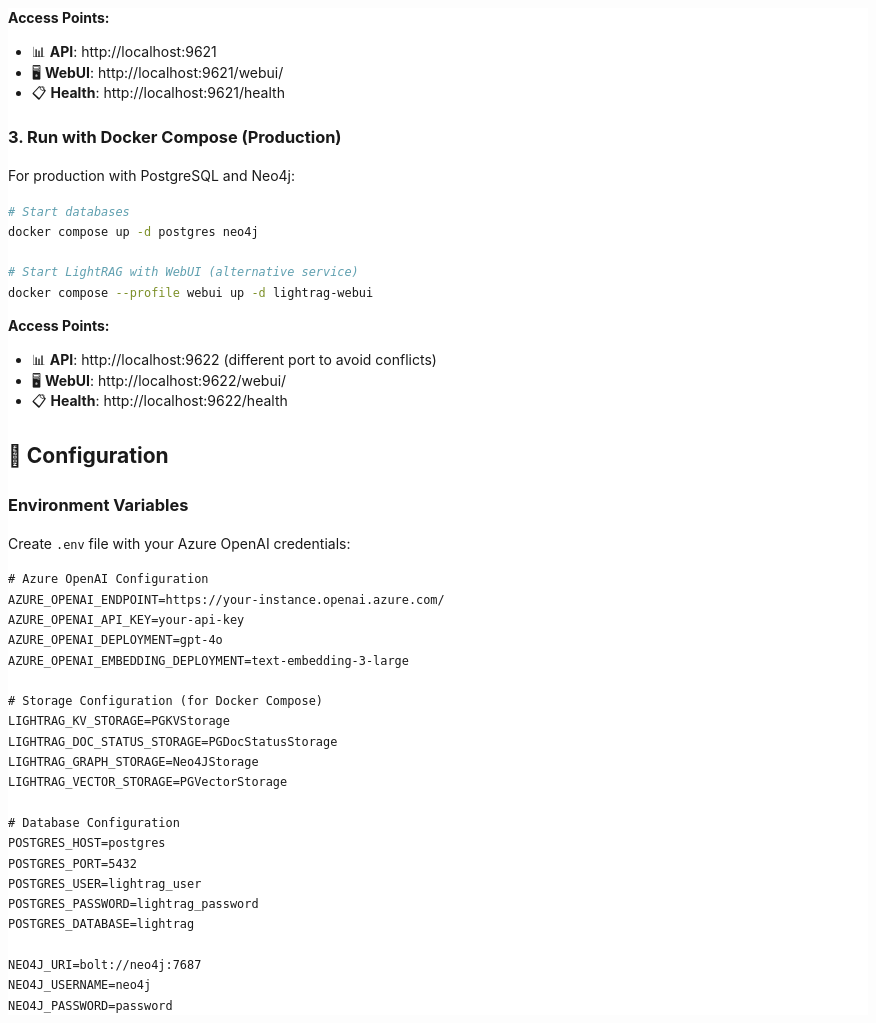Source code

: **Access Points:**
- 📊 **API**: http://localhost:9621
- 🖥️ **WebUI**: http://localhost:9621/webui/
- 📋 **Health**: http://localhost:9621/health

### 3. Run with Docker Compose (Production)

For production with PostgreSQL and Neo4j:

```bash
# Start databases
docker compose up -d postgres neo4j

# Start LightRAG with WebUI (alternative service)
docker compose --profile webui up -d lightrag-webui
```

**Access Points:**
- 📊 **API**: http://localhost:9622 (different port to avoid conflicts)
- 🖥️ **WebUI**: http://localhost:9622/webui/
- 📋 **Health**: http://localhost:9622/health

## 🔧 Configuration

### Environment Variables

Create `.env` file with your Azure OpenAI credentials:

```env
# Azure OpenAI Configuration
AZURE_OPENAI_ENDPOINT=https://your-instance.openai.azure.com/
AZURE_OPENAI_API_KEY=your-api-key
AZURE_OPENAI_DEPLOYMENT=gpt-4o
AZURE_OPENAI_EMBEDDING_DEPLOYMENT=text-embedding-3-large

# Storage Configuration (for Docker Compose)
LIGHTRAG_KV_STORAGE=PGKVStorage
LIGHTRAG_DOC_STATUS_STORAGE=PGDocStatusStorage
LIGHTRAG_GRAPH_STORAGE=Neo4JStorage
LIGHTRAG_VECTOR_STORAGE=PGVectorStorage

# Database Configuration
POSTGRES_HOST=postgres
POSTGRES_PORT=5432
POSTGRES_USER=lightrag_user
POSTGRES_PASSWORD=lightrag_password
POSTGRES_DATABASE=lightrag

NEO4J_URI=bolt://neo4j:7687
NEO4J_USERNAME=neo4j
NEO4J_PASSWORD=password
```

----------------------------------------

▸ How to complete this task:
Find every line in the records that has the word "Start". Copy those lines.

▸ Response:
# Start databases
# Start LightRAG with WebUI (alternative service)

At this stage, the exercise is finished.